U.S.-Mexico-Canada trade deal will help stave off U.S. recession: U.S. Chamber CEO

By Andrea Shalal and Jonas Ekblom

WASHINGTON (Reuters) – Approval and implementation of the U.S.-Mexico-Canada (USMCA) trade agreement will provide a major boost to the U.S. economy and help stave off a recession, Thomas Donohue, chief executive of the U.S. Chamber of Commerce, said on Thursday.

Donohue, whose organization is spearheading a major campaign to win passage of the trade agreement, said moving ahead with the USMCA would also help pave the way for trade agreements with China, the European Union, Japan and other countries.

“It is a major component in keeping us out of a recession,” Donohue told Reuters after a news conference with other trade associations pushing the U.S. Congress to ratify the replacement for the current North American Free Trade Agreement (NAFTA).

He said the timing was critical given other drags on the U.S. economy, including troubles at top U.S. exporter Boeing Co, which this week reported its biggest-ever quarterly loss due to the spiraling cost of resolving issues with its 737 MAX.

Boeing has reduced production of the grounded jet and suspended deliveries, but on Wednesday warned it might have to shut production completely if it runs into new hurdles with global regulators.

The single-aisle plane was grounded worldwide in March after two fatal crashes in Ethiopia and Indonesia.

“A reduction in our economic growth and our trade is taking place with the Boeing problem,” Donohue said. “They’ll survive this, they’ll move forward.”

House of Representatives Republican Leader Kevin McCarthy on Thursday criticized House Speaker Nancy Pelosi and other House Democrats, who control the chamber, for not bringing the USMCA up for a vote before lawmakers leave for their summer recess.

“What will this do?

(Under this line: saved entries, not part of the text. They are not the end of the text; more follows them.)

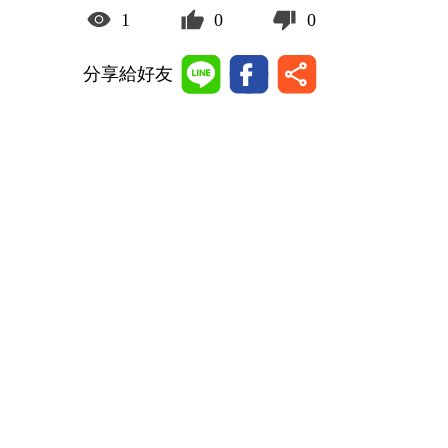
1
0
0
分享給好友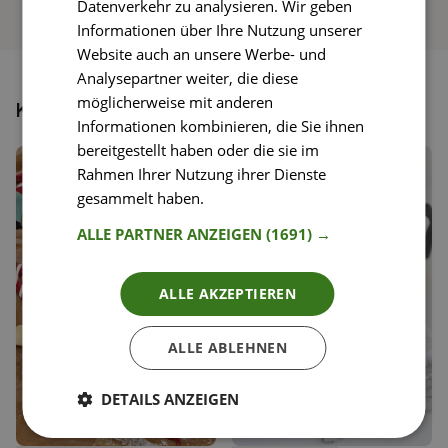
Datenverkehr zu analysieren. Wir geben
Informationen über Ihre Nutzung unserer
Website auch an unsere Werbe- und
Analysepartner weiter, die diese
möglicherweise mit anderen
Könnte dir auch gefallen
Informationen kombinieren, die Sie ihnen
bereitgestellt haben oder die sie im
Rahmen Ihrer Nutzung ihrer Dienste
gesammelt haben.
Weitere Informationen
ALLE PARTNER ANZEIGEN
(1691) →
ALLE AKZEPTIEREN
ALLE ABLEHNEN
DETAILS ANZEIGEN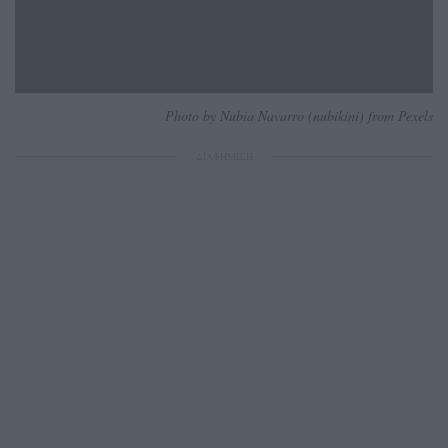
Photo by Nubia Navarro (nubikini) from Pexels
ΔΙΑΦΗΜΙΣΗ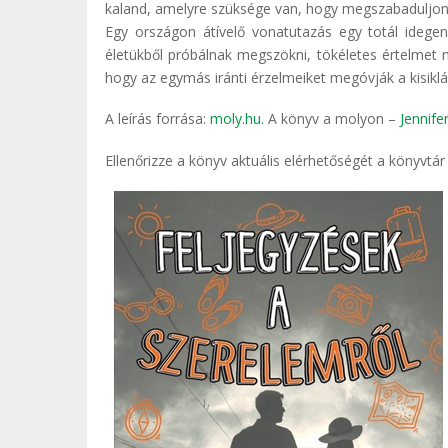
kaland, amelyre szüksége van, hogy megszabaduljon 
Egy országon átívelő vonatutazás egy totál ideg
életükből próbálnak megszökni, tökéletes értelmet n
hogy az egymás iránti érzelmeiket megóvják a kisiklá
A leírás forrása:
moly.hu.
A könyv a molyon –
Jennife
Ellenőrizze a könyv aktuális elérhetőségét a könyvtá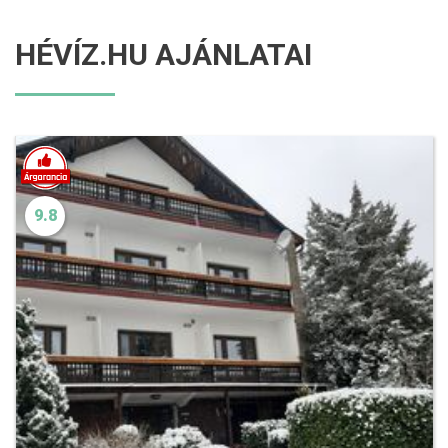
HÉVÍZ.HU AJÁNLATAI
9.8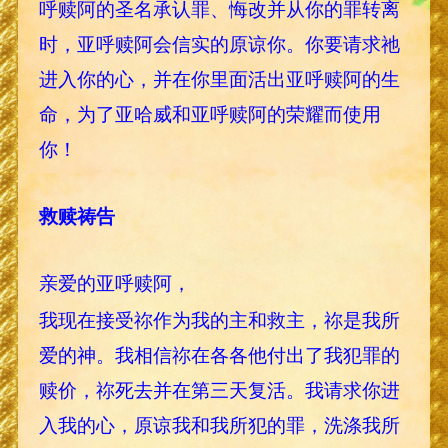
呼赎阿的圣名承认罪、悔改并从你的罪转离
时，亚呼赎阿会信实的原谅你。你要请求祂
进入你的心，并在你里面活出亚呼赎阿的生
命，为了亚哈威和亚呼赎阿的荣耀而使用
你！
救赎祷告
亲爱的亚呼赎阿，
我现在接受祢作为我的主和救主，祢是我所
爱的神。我相信祢在各各他付出了我犯罪的
赎价，祢死去并在第三天复活。我请求你进
入我的心，原谅我和我所犯的罪，洗涤我所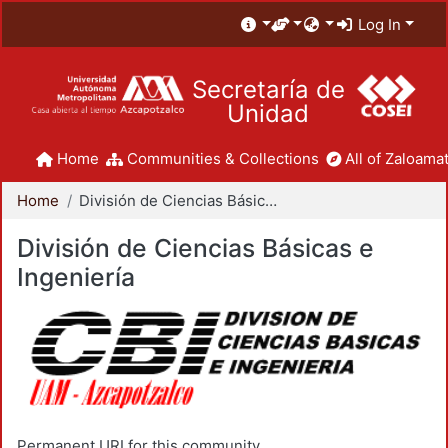
Log In
Secretaría de
Unidad
Home
Communities & Collections
All of Zaloamat
Home
División de Ciencias Básicas e Ingeniería
División de Ciencias Básicas e
Ingeniería
Permanent URI for this community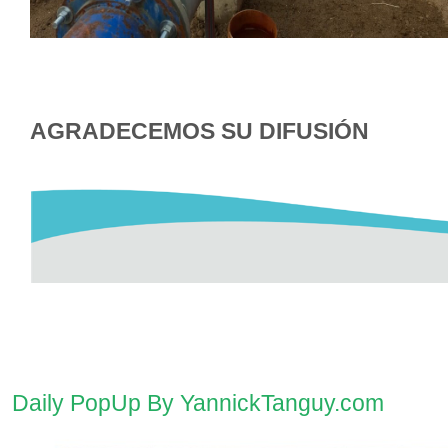
AGRADECEMOS SU DIFUSI
Daily PopUp By YannickTanguy.com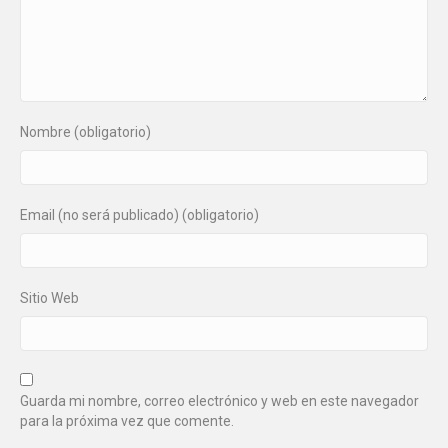
Nombre (obligatorio)
Email (no será publicado) (obligatorio)
Sitio Web
Guarda mi nombre, correo electrónico y web en este navegador
para la próxima vez que comente.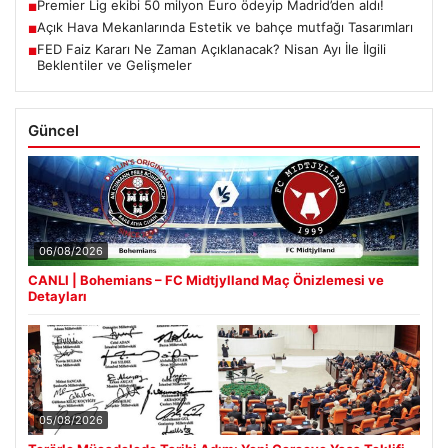
Premier Lig ekibi 50 milyon Euro ödeyip Madrid’den aldı!
■
Açık Hava Mekanlarında Estetik ve bahçe mutfağı Tasarımları
■
FED Faiz Kararı Ne Zaman Açıklanacak? Nisan Ayı İle İlgili
■
Beklentiler ve Gelişmeler
Güncel
06/08/2026
CANLI | Bohemians – FC Midtjylland Maç Önizlemesi ve
Detayları
05/08/2026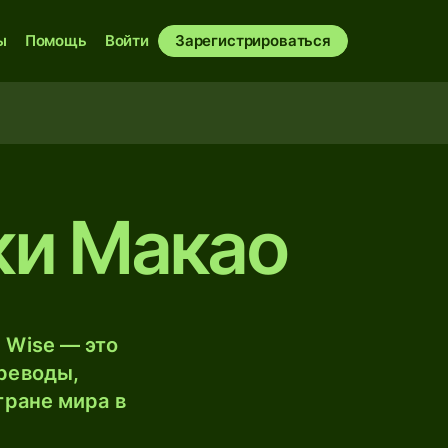
ы
Помощь
Войти
Зарегистрироваться
ки Макао
 Wise — это
реводы,
тране мира в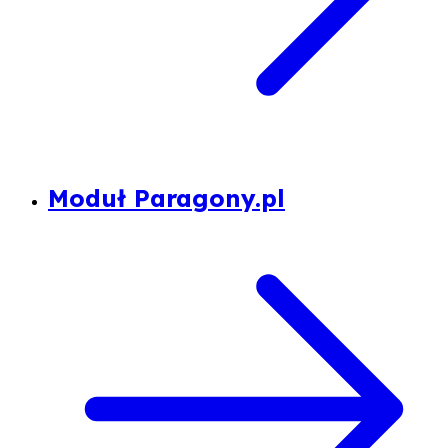
Moduł Paragony.pl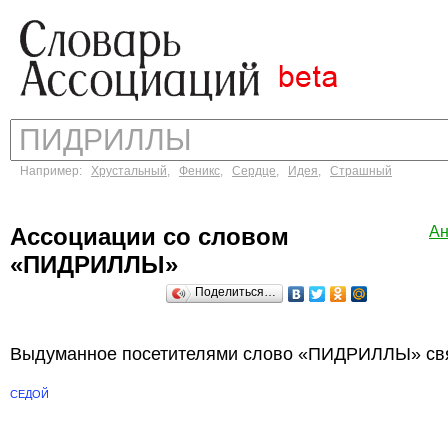
Например:
Хрустальный
,
Феникс
,
Сердце
,
Идея
,
Страшный
Ассоциации со словом
Ан
«ПИДРИЛЛЫ»
Поделиться…
Выдуманное посетителями слово «ПИДРИЛЛЫ» свя
СЕДОЙ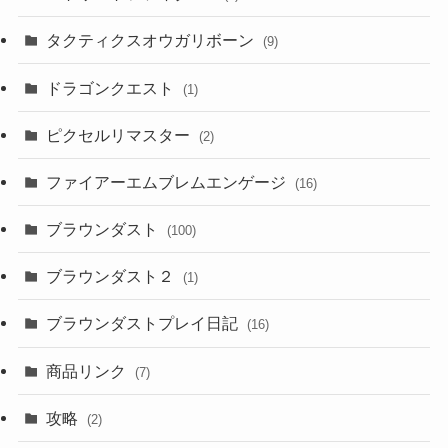
タクティクスオウガリボーン
(9)
ドラゴンクエスト
(1)
ピクセルリマスター
(2)
ファイアーエムブレムエンゲージ
(16)
ブラウンダスト
(100)
ブラウンダスト２
(1)
ブラウンダストプレイ日記
(16)
商品リンク
(7)
攻略
(2)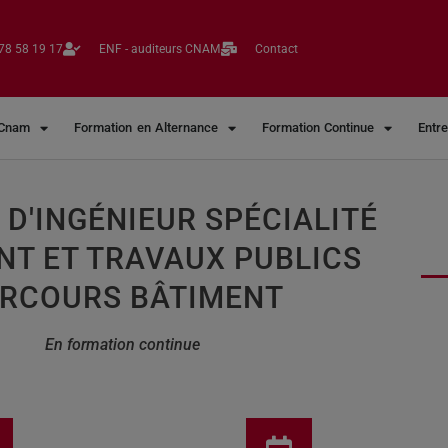
78 58 19 17​
ENF - auditeurs CNAM
Contact
 Cnam
Formation en Alternance
Formation Continue
Entr
 D'INGÉNIEUR SPÉCIALITÉ
NT ET TRAVAUX PUBLICS
RCOURS BÂTIMENT
En formation continue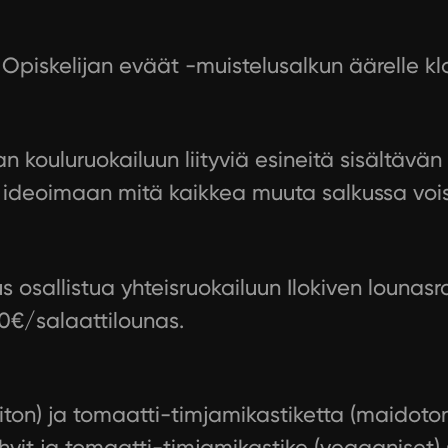
piskelijan eväät -muistelusalkun äärelle klo
 kouluruokailuun liityviä esineitä sisältävän
deoimaan mitä kaikkea muuta salkussa voisika
uus osallistua yhteisruokailuun Ilokiven louna
90€/salaattilounas.
iton) ja tomaatti-timjamikastiketta (maidoto
vit ja tomaatti-timjamikastike (vegaaniset)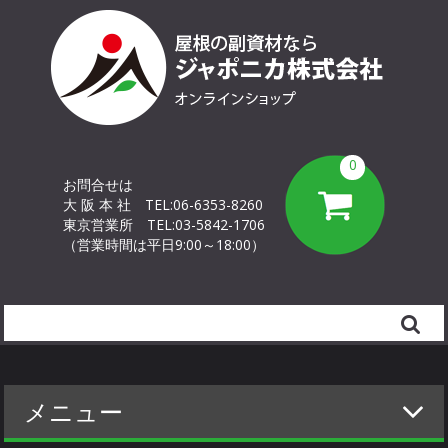
0
お問合せは
大 阪 本 社
TEL:06-6353-8260
東京営業所
TEL:03-5842-1706
（営業時間は平日9:00～18:00）
Search
メニュー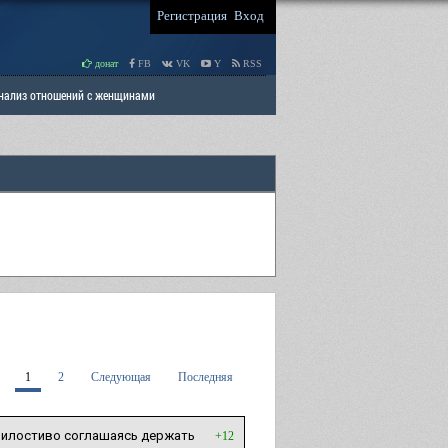
Регистрация
Вход
донат
FB
VK
Y
RSS
Анализ отношений с женщинами
 права мужчин
РАЗДЕЛ: Отцы и Дети
1
2
Следующая
Последняя
, милостиво соглашаясь держать
+12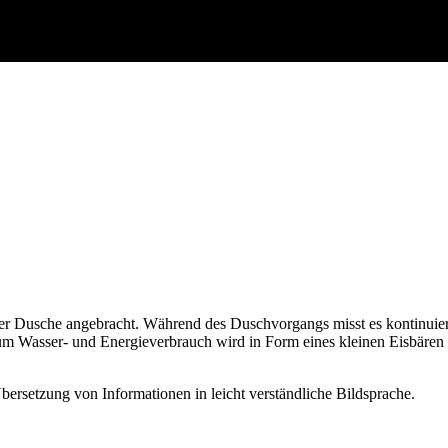
der Dusche angebracht. Während des Duschvorgangs misst es kontinuie
 Wasser- und Energieverbrauch wird in Form eines kleinen Eisbären übe
bersetzung von Informationen in leicht verständliche Bildsprache.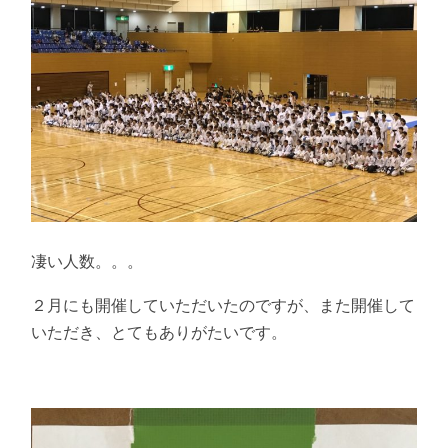
凄い人数。。。
２月にも開催していただいたのですが、また開催して
いただき、とてもありがたいです。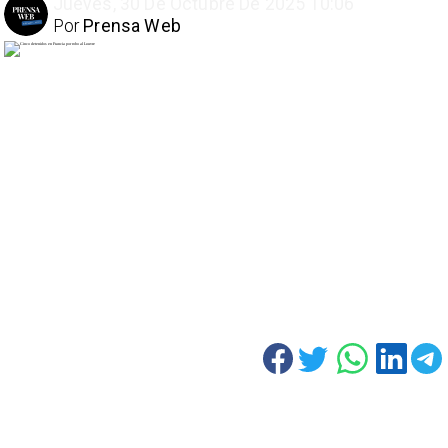
Jueves, 30 De Octubre De 2025 10:06
Por
Prensa Web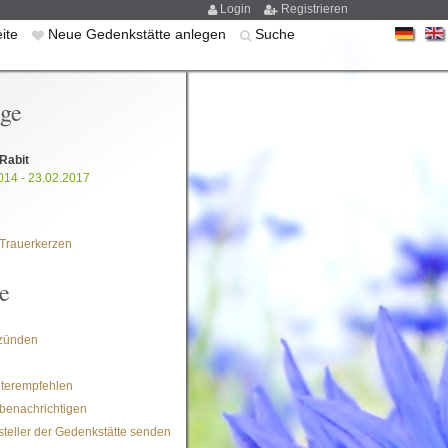
Login
Registrieren
eite
Neue Gedenkstätte anlegen
Suche
ige
Rabit
014 - 23.02.2017
Trauerkerzen
e
zünden
iterempfehlen
benachrichtigen
steller der Gedenkstätte senden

Only make our country stronger, more prosperous, create more jobs, make the debate with China even in a stronger position for America and make the future better than it is today. But they didn’t do anything about it,” McCarthy told reporters at a news conference.

Donohue and other business leaders cited growing bipartisan support for the USMCA and expressed optimism that the House would move to ratify the agreement in September.

Nearly 600 trade and commerce groups sent a letter urging lawmakers to approve the deal as soon as possible.

“If we don’t move positively on Canada and Mexico, it will be very, very difficult for us to muster the goodwill in other places to get agreements with China, with Japan and the EU,” Donohue told a news conference.

Leaders from the United States, Mexico and Canada signed the agreement in November, but it must be ratified by lawmakers in all three countries.

House Democrats have promised to block the deal until their concerns over environmental, labor and pharmaceutical aspects of the agreement are met, but Donohue and others said they were upbeat those issues could be resolved.

White House officials say the agreement would add about half a percentage point of economic growth to the U.S. economy, creating several hundred thousand jobs and sparking up to $100 billion in new investments in the United States.

U.S. Trade Representative Robert Lighthizer is due to meet with Democratic lawmakers about the agreement again this week, with a focus on enforcement issues.

Industry leaders said moving forward would reduce uncertainty and free businesses to make new investments.

“The thing we hear most about the need to move forward with this agreement is the need to provide certainty,” said Matthew Shay, president of the National Retail Federation.

The group said it would use state fairs and events in local districts in coming weeks to pressure lawmakers to back passage of the deal while campaigning against its opponents.

“We will be activating our grassroots network and targeting key districts,” Donohue said. “You can’t be pro-jobs and anti-USCMA.”